Вспомним начало пьесы. Собственно, ничего страшного еще не произошло. Катерина вообще еще ни единого слова не сказала Борису, она еще на перепутье, в тяжелейшей внутренней борьбе, ей нужны совет, опора, поддержка… Нельзя забывать, что Катерина очень молода. Как вы думаете, сколько ей лет? Она ведь замужем совсем недавно, судя по всему, меньше года. В самом начале первого действия напряженно и настороженно всматривается Катерина в окружающее и окружающих, прежде всего – в членов своей новой семьи. Так и кажется, что здесь, сейчас, на наших глазах она с удивлением и страхом вслушивается в грозные наставления Кабанихи, начинает понимать, до какой степени бесхарактерен и забит ее муж.
Вы можете спросить: так ли нам важно знать возраст действующих лиц художественных произведений вообще и Катерины в частности? Это на самом деле важно. Катерина по возрасту совсем еще молодая. Никогда никого она еще не любила; но душа ее открыта для любви.
Вот первые слова, которые Катерина произносит, обращаясь к свекрови: “Для меня, маменька, все одно: что родная мать, что ты, да и Тихон тебя любит”. Чуть позже она говорит Варваре: “Ты милая такая, я сама тебя люблю до смерти”. И уже, сама себе не веря, в надежде предотвратить нечто страшное, как утопающий хватается за соломинку, бросается она к Тихону во втором действии: “Тиша, голубчик, кабы ты остался либо взял ты меня с собой, как бы я тебя любила, как бы я тебя голубила, моего милого! “. Тщетно.
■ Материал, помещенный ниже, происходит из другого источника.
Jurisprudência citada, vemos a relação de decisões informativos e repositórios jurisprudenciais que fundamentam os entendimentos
Никому ее любовь не нужна.
…
Ох, какие трудные, какие сложные вопросы ставит этот юноша. Нельзя от них отмахнуться, нельзя уйти в сторону от их обсуждения.
Да, в идеале, конечно, муж – опора и защита. А если Катерина как раз не ощутила, не увидела в Тихоне той самой опоры и защиты, на которую так безуспешно надеялась? А ведь как умоляла она его не бросать ее в трудную минуту, помочь, спасти…
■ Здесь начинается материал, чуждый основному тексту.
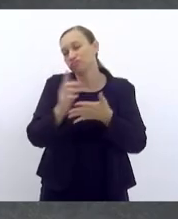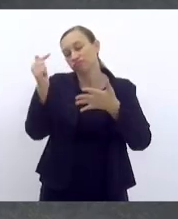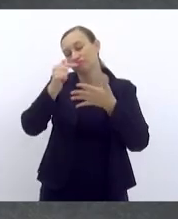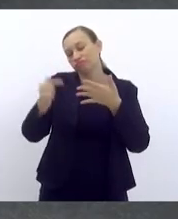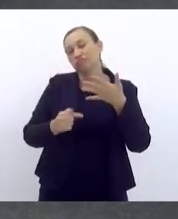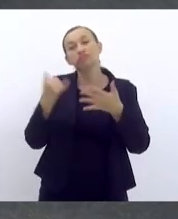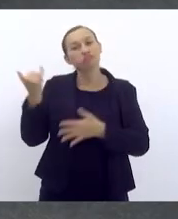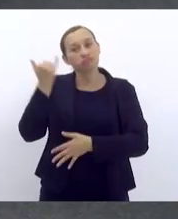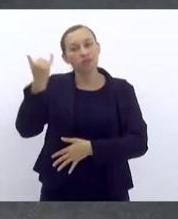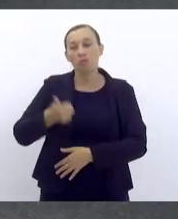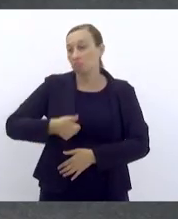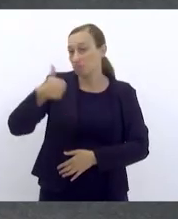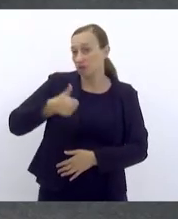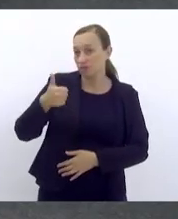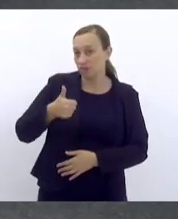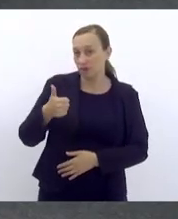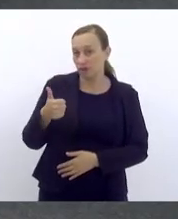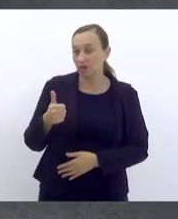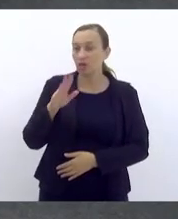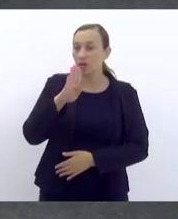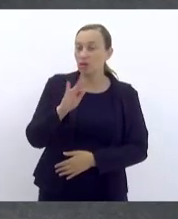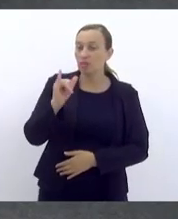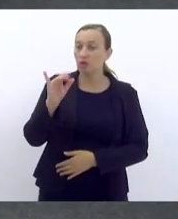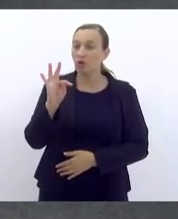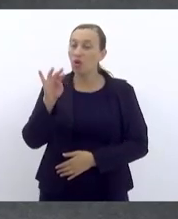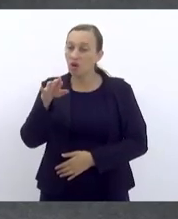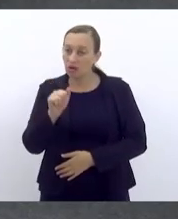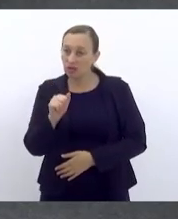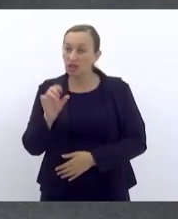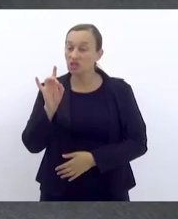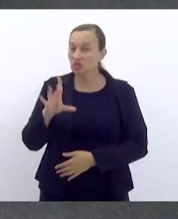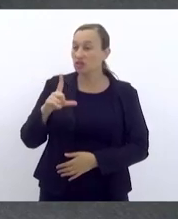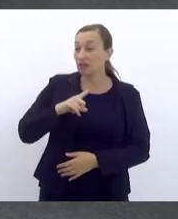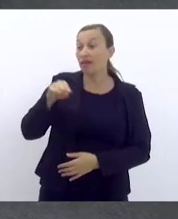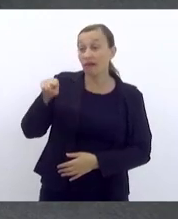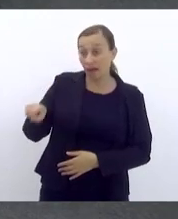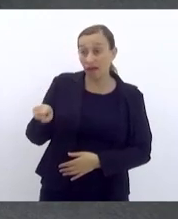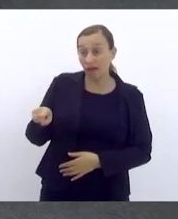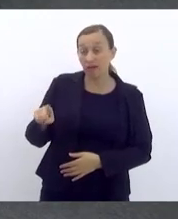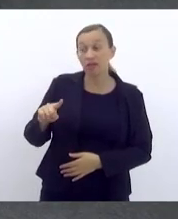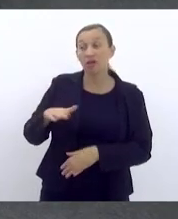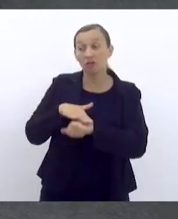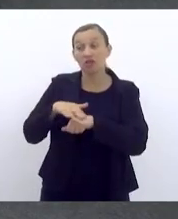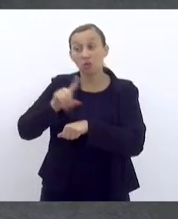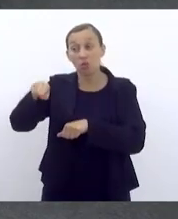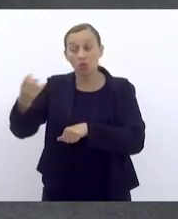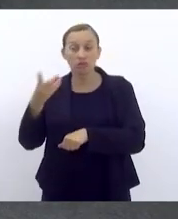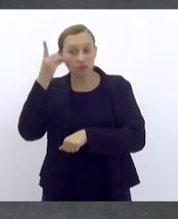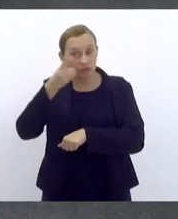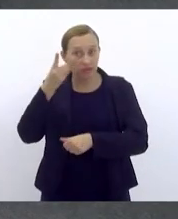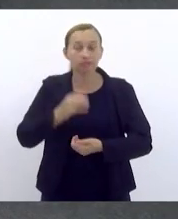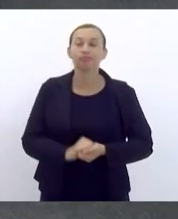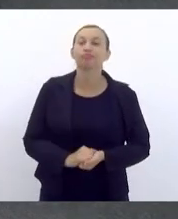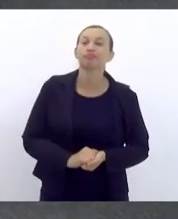Primeiro, algumas biotas que só existem naquela cidade. Estava aqui conversando com outro deputado que colocou.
Кроме того, разве Катерина сама не ощущает своей вины, своего греха? Дело не в том, чтобы обязательно объявить ее “положительной героиней”. Просто нельзя забывать, что свою вину Катерина искупает безмерной ценой, от неволи и унижения уходит единственным путем, который ей открыт.
Перед всем миром, громко, на людях покаялась она в своем грехе. Что ее ждет впереди? Прощение? Нет, новые и еще более страшные муки. Что ей остается делать? Уйти к родителям? По обычаям того времени, такой исход исключен. Катерина сделала свой выбор. Но как важно для восприятия замысла драматурга то, что Катерина уходит из жизни не сломленной. Она идет на смерть, решительно отвергая законы “мертвого царства”.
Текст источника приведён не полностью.